* Saved data entries:
§ §

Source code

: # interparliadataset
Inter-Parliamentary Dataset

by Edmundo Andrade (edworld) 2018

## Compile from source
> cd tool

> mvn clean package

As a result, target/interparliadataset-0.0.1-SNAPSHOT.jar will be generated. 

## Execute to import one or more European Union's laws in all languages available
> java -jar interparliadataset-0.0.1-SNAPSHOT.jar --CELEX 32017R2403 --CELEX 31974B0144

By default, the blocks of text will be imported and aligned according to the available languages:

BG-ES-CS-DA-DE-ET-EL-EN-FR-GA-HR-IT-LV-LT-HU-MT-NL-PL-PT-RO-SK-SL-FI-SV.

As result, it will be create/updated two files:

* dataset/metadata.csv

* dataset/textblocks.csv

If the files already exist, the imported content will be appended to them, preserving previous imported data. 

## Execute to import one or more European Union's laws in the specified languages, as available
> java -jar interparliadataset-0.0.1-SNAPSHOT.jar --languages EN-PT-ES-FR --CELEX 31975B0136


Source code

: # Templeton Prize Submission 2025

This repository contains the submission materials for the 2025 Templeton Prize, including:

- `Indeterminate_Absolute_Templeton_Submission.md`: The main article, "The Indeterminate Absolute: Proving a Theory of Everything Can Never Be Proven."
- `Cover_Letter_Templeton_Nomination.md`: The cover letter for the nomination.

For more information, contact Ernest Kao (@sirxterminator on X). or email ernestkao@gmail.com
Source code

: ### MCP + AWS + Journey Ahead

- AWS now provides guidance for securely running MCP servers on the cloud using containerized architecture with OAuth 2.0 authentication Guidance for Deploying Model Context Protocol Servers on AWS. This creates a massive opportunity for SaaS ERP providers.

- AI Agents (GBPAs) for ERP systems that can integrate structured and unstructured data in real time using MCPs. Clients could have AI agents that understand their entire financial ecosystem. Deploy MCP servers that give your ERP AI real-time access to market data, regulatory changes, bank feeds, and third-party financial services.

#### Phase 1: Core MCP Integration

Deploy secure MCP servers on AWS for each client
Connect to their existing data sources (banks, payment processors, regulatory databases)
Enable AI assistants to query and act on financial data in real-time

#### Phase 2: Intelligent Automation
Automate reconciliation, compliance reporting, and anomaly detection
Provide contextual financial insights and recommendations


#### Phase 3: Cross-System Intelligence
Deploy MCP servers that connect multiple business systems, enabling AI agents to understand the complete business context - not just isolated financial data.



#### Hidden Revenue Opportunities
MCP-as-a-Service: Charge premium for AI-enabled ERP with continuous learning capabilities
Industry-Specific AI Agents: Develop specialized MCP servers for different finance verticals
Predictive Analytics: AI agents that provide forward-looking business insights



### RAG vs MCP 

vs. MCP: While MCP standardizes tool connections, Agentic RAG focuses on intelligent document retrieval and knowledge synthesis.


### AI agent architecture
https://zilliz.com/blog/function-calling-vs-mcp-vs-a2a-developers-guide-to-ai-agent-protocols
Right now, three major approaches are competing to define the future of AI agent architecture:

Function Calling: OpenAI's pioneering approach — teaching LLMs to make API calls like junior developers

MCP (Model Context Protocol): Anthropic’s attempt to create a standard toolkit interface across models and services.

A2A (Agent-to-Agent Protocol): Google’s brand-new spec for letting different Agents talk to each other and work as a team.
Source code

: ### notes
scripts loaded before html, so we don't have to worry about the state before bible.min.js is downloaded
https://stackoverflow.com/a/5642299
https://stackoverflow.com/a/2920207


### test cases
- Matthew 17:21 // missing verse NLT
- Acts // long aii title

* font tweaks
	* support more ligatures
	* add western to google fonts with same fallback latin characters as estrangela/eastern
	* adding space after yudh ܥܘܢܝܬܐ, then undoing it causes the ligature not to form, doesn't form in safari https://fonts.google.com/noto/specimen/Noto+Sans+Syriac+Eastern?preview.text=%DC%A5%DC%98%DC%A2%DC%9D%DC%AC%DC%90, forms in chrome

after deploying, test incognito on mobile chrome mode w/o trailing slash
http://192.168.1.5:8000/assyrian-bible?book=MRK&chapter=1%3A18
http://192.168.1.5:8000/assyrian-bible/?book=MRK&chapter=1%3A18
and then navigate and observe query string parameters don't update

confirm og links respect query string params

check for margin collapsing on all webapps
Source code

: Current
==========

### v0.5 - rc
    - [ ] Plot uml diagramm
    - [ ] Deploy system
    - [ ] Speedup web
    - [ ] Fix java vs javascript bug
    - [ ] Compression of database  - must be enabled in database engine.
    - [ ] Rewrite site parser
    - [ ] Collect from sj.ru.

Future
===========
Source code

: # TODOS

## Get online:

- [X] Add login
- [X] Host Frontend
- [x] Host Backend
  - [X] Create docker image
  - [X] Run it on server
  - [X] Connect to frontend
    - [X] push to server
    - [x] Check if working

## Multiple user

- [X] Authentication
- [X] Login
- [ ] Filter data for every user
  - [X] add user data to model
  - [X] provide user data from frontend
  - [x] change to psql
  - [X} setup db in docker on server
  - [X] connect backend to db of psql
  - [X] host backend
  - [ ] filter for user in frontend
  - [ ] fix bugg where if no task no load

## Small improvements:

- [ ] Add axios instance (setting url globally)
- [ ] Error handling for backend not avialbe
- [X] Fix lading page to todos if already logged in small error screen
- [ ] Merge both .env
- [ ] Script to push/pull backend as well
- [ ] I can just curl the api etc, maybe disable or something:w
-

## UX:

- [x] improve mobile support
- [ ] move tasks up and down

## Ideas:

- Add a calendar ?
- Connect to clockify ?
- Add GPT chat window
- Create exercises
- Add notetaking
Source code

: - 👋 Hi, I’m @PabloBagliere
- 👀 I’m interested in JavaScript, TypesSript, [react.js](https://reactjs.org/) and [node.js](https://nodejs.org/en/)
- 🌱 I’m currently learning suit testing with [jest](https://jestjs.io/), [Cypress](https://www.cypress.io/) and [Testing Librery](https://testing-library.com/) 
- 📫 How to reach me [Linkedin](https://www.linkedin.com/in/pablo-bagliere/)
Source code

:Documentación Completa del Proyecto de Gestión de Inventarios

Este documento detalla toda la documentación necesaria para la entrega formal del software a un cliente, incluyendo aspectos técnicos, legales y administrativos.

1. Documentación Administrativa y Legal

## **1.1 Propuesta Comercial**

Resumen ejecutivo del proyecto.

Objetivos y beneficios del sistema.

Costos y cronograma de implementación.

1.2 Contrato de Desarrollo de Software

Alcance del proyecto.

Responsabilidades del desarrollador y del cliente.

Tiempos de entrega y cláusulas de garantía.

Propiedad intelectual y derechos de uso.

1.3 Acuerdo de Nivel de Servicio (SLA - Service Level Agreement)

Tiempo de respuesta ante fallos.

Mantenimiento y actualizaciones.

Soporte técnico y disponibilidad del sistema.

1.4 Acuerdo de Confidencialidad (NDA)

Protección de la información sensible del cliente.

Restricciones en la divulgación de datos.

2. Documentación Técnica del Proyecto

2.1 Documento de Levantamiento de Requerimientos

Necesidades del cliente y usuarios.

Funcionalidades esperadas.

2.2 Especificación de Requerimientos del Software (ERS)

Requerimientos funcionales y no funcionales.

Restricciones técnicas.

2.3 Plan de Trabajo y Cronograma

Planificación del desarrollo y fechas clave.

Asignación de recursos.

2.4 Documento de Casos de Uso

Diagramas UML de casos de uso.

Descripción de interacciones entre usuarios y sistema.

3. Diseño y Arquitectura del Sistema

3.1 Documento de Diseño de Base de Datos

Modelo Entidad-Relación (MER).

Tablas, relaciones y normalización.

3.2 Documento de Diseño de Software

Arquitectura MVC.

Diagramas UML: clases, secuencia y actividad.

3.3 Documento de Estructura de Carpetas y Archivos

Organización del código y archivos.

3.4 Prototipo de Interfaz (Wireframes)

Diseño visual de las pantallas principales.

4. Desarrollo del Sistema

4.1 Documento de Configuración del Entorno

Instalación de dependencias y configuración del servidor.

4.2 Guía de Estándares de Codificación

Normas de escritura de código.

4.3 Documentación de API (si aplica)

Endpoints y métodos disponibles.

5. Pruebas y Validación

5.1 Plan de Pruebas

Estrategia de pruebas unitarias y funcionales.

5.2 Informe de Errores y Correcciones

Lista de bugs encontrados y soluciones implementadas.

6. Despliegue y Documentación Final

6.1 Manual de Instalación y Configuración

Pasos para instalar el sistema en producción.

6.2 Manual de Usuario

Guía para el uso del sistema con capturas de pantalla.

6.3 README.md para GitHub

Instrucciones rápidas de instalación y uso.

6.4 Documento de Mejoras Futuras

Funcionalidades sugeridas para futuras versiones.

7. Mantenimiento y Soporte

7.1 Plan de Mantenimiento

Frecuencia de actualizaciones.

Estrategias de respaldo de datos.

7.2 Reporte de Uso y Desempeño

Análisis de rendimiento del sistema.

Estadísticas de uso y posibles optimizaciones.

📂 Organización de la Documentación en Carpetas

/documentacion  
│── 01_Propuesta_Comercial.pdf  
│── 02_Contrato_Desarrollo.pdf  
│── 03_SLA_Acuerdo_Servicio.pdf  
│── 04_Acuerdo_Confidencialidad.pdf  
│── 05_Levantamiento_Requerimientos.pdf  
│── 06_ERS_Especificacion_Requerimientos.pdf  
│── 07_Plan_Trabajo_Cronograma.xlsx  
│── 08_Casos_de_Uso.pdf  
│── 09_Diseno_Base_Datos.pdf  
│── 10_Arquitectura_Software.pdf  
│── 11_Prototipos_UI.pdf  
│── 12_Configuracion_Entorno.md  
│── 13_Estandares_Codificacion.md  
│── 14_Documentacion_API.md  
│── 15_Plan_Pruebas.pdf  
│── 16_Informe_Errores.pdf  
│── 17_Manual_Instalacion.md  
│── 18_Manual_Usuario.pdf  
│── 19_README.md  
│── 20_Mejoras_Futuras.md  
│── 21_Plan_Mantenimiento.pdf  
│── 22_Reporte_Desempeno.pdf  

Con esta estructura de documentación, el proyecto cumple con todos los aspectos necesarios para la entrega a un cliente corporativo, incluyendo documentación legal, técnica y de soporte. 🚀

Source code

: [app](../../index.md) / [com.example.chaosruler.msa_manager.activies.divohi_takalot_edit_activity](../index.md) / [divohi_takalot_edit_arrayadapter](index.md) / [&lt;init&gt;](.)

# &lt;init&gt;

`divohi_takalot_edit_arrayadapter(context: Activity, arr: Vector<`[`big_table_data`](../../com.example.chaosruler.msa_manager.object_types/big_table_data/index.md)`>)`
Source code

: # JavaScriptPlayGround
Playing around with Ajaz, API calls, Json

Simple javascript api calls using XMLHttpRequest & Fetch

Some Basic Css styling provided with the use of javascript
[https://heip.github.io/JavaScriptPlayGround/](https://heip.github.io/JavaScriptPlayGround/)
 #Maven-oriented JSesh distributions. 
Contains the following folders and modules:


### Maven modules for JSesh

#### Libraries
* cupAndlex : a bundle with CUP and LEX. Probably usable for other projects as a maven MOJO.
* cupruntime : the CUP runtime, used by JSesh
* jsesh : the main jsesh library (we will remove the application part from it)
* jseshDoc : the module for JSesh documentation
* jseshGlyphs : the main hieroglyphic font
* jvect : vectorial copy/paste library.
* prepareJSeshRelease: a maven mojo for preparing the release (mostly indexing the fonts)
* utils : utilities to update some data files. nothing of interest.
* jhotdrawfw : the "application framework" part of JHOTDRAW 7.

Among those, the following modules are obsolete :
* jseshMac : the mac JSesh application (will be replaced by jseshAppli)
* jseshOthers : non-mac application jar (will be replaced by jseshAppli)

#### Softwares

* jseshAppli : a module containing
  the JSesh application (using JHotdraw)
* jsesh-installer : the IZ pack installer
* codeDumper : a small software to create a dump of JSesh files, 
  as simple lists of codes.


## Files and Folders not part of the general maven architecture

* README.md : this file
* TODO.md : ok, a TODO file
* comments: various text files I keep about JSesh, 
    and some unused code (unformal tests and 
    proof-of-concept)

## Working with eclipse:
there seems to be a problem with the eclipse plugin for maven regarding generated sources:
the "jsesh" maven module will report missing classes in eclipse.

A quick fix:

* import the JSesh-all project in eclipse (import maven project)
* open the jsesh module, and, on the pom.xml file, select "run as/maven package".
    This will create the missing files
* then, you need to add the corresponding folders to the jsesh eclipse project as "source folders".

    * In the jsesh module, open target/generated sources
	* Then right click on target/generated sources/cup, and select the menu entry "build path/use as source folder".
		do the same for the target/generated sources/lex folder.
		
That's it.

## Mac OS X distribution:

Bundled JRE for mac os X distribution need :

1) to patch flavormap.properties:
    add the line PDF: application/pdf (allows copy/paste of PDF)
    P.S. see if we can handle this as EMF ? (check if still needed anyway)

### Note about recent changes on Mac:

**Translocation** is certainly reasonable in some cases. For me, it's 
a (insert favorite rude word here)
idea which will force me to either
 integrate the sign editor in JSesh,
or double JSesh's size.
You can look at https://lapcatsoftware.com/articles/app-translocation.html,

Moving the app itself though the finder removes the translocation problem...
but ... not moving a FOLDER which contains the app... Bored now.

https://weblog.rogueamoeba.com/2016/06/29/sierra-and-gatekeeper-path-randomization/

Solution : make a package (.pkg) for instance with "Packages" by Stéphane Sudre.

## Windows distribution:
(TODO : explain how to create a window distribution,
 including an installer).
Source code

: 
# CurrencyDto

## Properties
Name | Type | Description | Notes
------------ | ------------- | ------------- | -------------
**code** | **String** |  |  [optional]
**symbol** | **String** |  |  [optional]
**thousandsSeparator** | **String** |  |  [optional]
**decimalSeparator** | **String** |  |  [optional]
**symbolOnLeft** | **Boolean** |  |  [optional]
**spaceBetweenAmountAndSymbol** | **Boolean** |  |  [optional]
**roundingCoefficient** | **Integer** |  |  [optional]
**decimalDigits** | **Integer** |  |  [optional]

§ §

* EXERCISE: Search the entries for the string "main" and copy each line where it occurs.

* SOLUTION FOR THIS TASK:
- `Indeterminate_Absolute_Templeton_Submission.md`: The main article, "The Indeterminate Absolute: Proving a Theory of Everything Can Never Be Proven."
* jsesh : the main jsesh library (we will remove the application part from it)
* jseshGlyphs : the main hieroglyphic font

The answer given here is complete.